Voyages en France
Six mois avant l’élection présidentielle, la désindustrialisation et les désordres des banlieues alimentent déjà les débats politiques. Mais les grandes métropoles ne sont pas toute la France… Deux livres de grande qualité viennent de paraître qui décrivent utilement d’autres territoires où habitent près d’un Français sur deux: les petites et moyennes villes, les territoires hyper-ruraux, dans lesquels les problèmes de mobilité, d’aménagement et d’urbanisme créent des fractures profondes.
L’un est journaliste, l’autre écrivain. Le premier a arpenté les villes françaises, le second les territoires dits hyper-ruraux. Les deux ont un immense mérite: dresser le portrait authentique et vivant d’une France violemment perturbée, qui s’est donnée aux grandes surfaces et à la voiture individuelle. Après les durs diagnostics du géographe Christophe Guilluy, en 2014, ces balades passionnantes de Saint-Etienne à La Ferté Macé, en passant par Saint-Hilaire du Harcouët ou le Bas-Vivarais, évitent les métropoles paravents et provoquent l’électrochoc: en trente ans, de quels désastres collectifs les courses à la modernité ont-elles accouché? Osons le parallèle avec l’Amérique traumatisée: la déstructuration des espaces urbains et la marginalisation des contrées plongent les citoyens déboussolés dans les bras d’une contestation primaire.

======

Consignes:
1/ Selon le texte sur les voyages en France, qu'est-ce qui plonge les citoyens déboussolés dans les bras d'une contestation primaire ?
2/ Relevez tous les lieux français que le texte sur les voyages en France cite comme étapes des balades décrites par les deux livres.
3/ Rédigez la suite du texte sur les petites villes et les territoires hyper-ruraux, en partant de sa dernière phrase.

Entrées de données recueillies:
======

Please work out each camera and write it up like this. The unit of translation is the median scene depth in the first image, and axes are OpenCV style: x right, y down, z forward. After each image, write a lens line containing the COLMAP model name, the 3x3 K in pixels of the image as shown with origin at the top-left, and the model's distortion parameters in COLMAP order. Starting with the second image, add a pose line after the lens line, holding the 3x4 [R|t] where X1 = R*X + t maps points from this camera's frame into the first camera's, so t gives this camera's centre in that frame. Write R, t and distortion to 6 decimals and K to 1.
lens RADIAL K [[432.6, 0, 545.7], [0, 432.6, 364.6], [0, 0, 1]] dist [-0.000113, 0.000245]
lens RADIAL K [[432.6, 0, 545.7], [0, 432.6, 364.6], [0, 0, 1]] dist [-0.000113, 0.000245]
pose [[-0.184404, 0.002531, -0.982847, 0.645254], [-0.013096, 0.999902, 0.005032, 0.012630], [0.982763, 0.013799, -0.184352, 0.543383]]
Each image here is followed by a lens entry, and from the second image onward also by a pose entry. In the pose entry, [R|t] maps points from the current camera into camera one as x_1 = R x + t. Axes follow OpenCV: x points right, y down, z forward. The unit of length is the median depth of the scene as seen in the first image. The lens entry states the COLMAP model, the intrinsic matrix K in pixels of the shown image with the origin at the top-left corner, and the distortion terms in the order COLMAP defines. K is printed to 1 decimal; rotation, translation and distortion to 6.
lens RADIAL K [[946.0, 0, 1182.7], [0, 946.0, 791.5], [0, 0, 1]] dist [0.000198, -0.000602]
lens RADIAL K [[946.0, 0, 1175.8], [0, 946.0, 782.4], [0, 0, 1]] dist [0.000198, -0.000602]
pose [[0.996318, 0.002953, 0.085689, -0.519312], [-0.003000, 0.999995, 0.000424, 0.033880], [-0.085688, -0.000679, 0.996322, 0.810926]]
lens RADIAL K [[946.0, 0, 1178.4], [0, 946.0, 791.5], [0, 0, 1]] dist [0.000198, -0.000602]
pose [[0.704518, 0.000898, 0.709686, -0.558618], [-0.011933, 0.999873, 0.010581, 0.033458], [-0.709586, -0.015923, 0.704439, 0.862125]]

======

Réponses par consigne:
1/ Ce sont la déstructuration des espaces urbains et la marginalisation des contrées qui plongent les citoyens déboussolés dans les bras d'une contestation primaire.

2/ Saint-Etienne, La Ferté Macé, Saint-Hilaire du Harcouët, le Bas-Vivarais

3/
On conseille donc de lire notre confrère Olivier Razemon, passionné d’urbanisme et de transport – ça tombe bien, les deux sont si imbriqués. Son dernier livre, Comment la France a tué ses villes *, est un voyage au cœur de ces villes petites ou moyennes qui dépriment Catherine Deneuve et Johnny Halliday. Mais il est aussi une explication de leurs grises destinées: commerces fermés, voiture omniprésente, logements vides ou insalubres… Nul nouveau plan jacobin, fait de mots creux et de slogans martiaux, ne pourra, selon Olivier Razemon, endiguer la soumission à la grande distribution et aider à retisser des liens sociaux dans ces villes abîmées.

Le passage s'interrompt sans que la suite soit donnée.